» Passage
┌──
In a large mixing bowl, combine the flour and chilled cubed butter. Using a pastry cutter or your fingers, work the butter into the flour until it resembles coarse crumbs.

Add the sour cream and mix until the dough just comes together. If the dough feels too dry, add a small amount of cold water (1 tablespoon at a time) until it holds together.

Wrap the dough in plastic wrap and refrigerate for at least 30 minutes to chill.

Prepare the Filling:

In a small bowl, mix the raisins, chopped nuts, sugar, and cinnamon until well combined.

Assemble the Pastries:

Preheat your oven to 375°F (190°C).

Roll out the chilled dough on a lightly floured surface to about 1/8 inch thick.

Cut the dough into small squares or circles (about 3-4 inches in diameter).

Spoon a generous amount of the raisin and nut filling into the center of each dough piece.

Fold the edges of the dough over the filling to create a pocket or fold it into a triangle shape. Press the edges together gently to seal.

Bake the Pastries:

Place the pastries on a baking sheet lined with parchment paper.

Bake for 15-20 minutes or until the pastries are golden brown and flaky.

Serve: Let the pastries cool slightly before serving. Enjoy them as a sweet treat with tea or coffee!
└──
» Information provided
┌──
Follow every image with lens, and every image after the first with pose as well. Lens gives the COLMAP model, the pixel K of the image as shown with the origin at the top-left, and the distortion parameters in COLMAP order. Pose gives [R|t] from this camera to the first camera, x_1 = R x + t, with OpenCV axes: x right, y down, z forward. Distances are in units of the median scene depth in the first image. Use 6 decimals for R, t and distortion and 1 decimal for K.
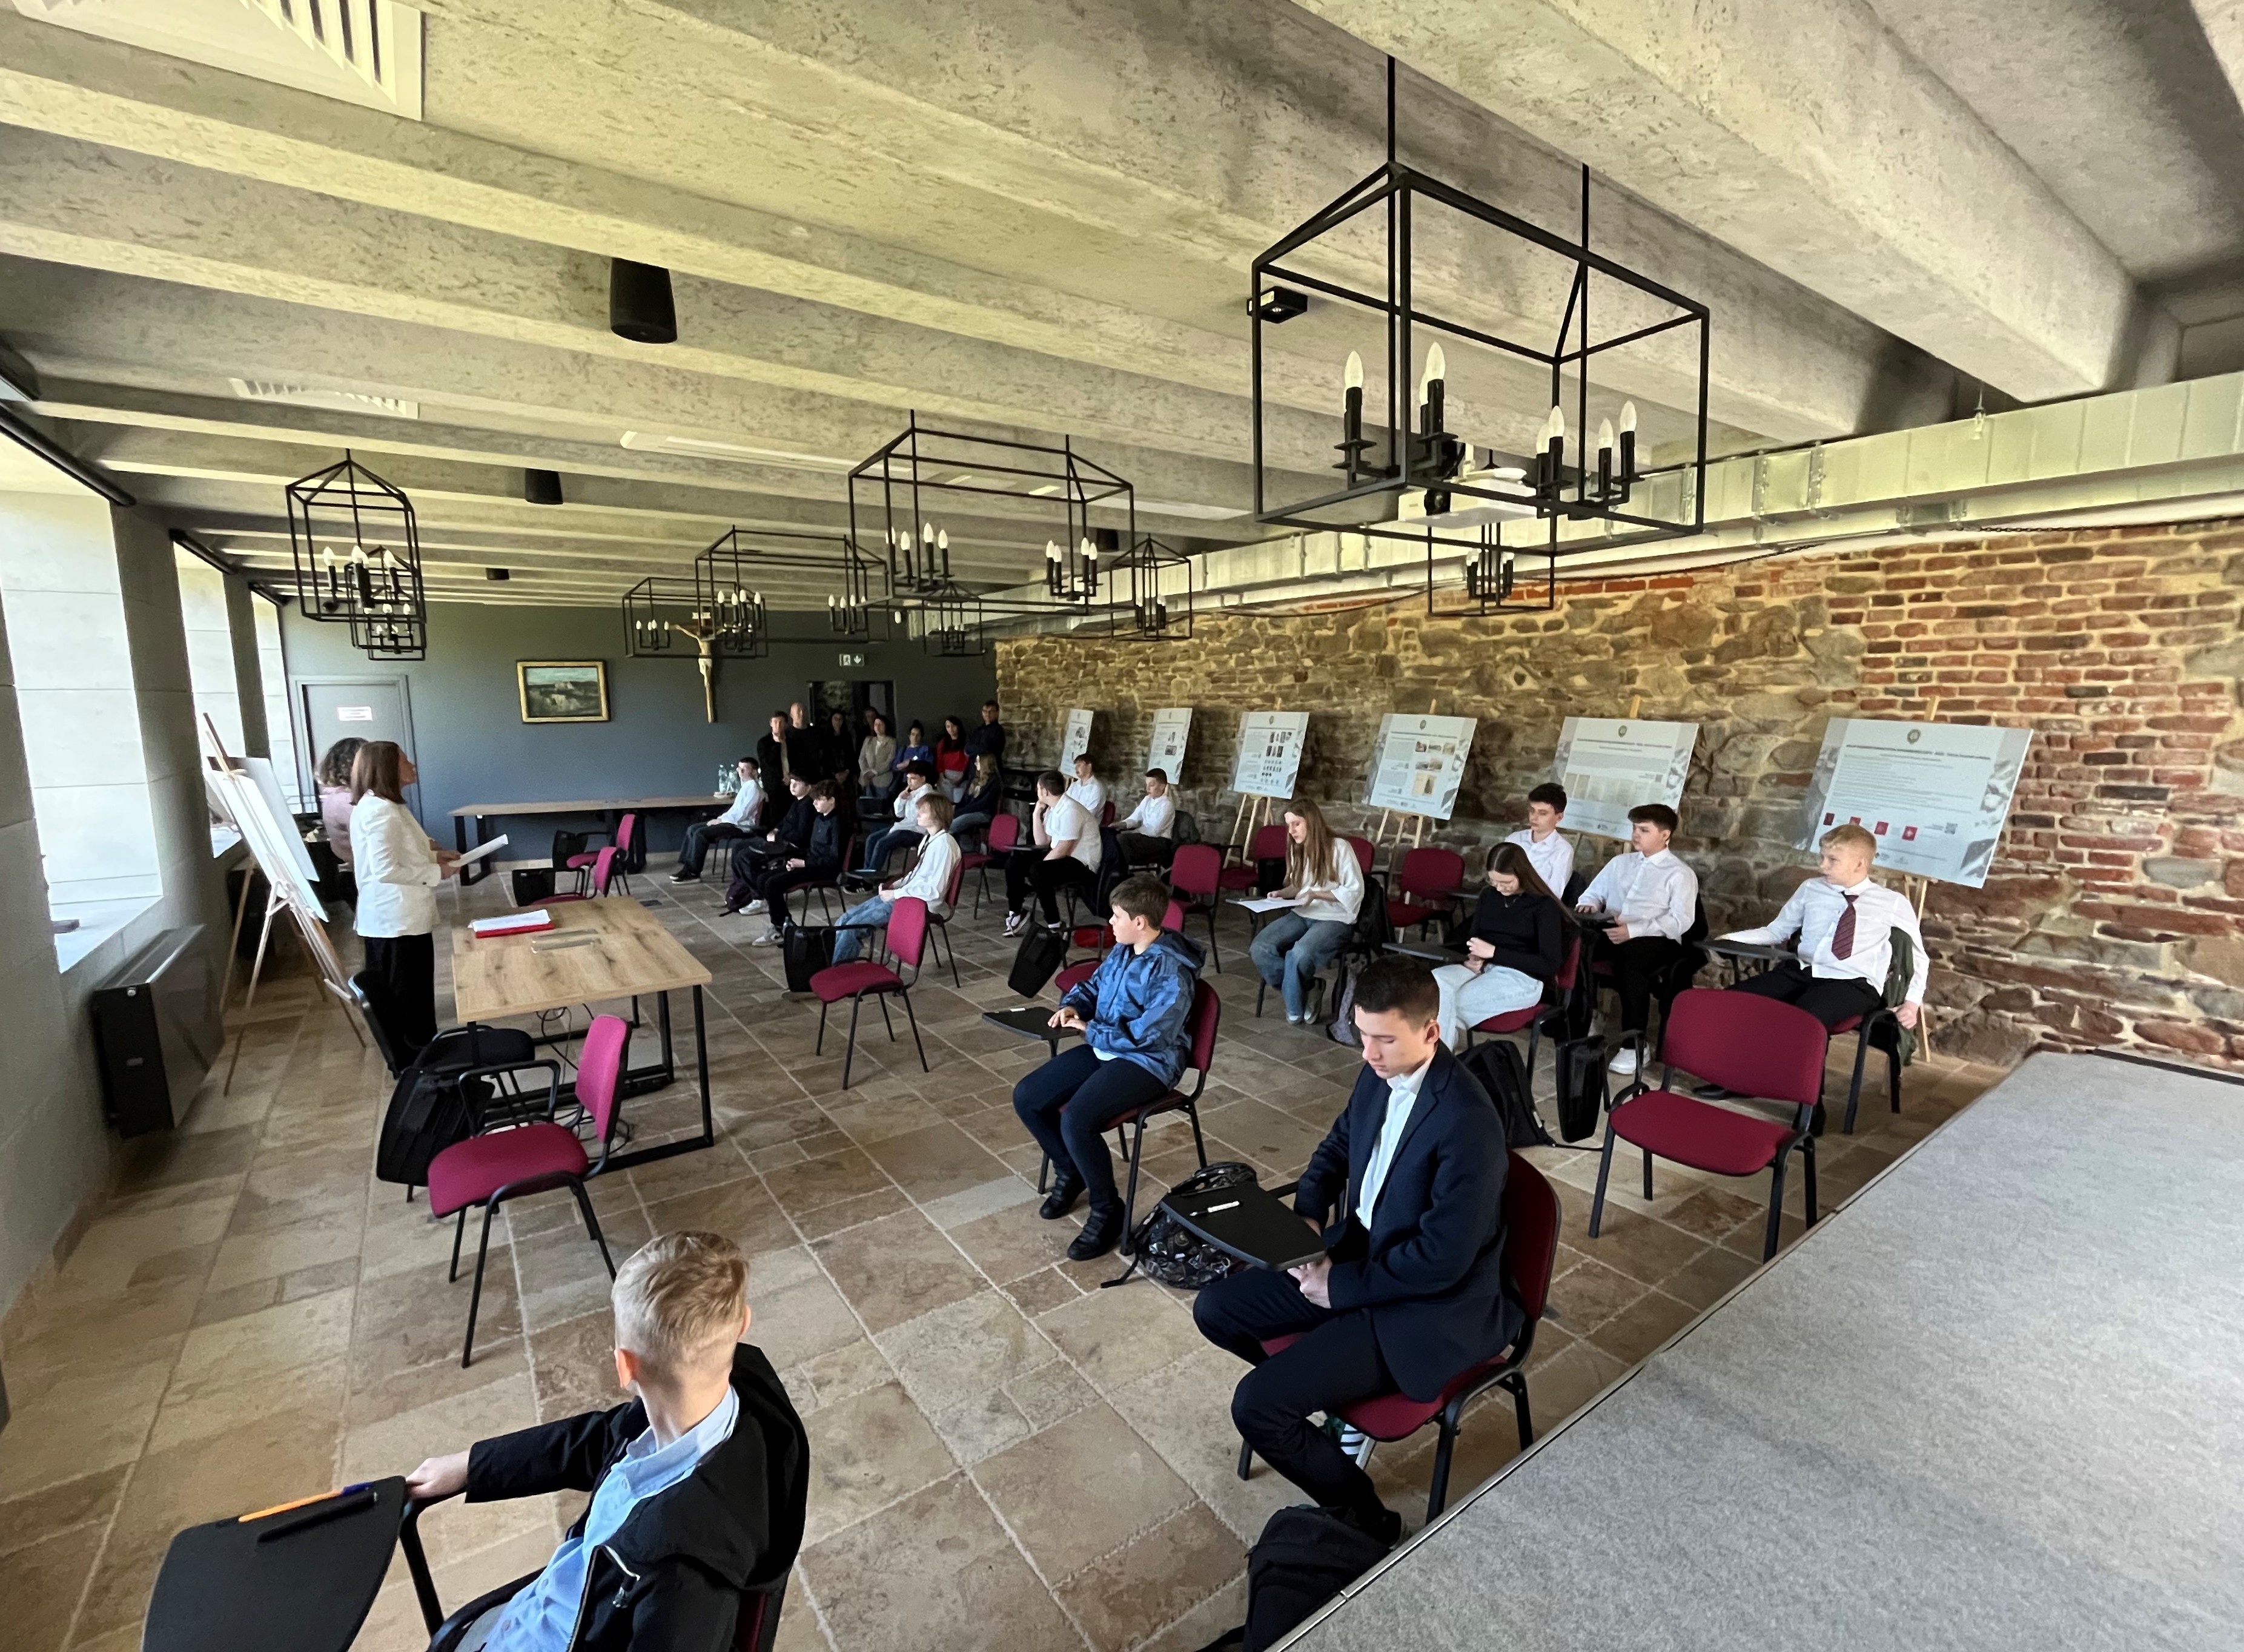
└──
» Tasks to carry out
1. Answer these questions from the pastry recipe above.
(a) For at least how long should the wrapped dough be refrigerated?
(b) To what temperature should the oven be preheated?
(c) How thick should the chilled dough be rolled out?
2. Write out the part of the pastry recipe that begins at the words "Roll out the" and stops after the words "each dough piece.".

» Answers by item
1.
(a) At least 30 minutes.
(b) 375°F (190°C).
(c) About 1/8 inch thick.

2.
Roll out the chilled dough on a lightly floured surface to about 1/8 inch thick.

Cut the dough into small squares or circles (about 3-4 inches in diameter).

Spoon a generous amount of the raisin and nut filling into the center of each dough piece.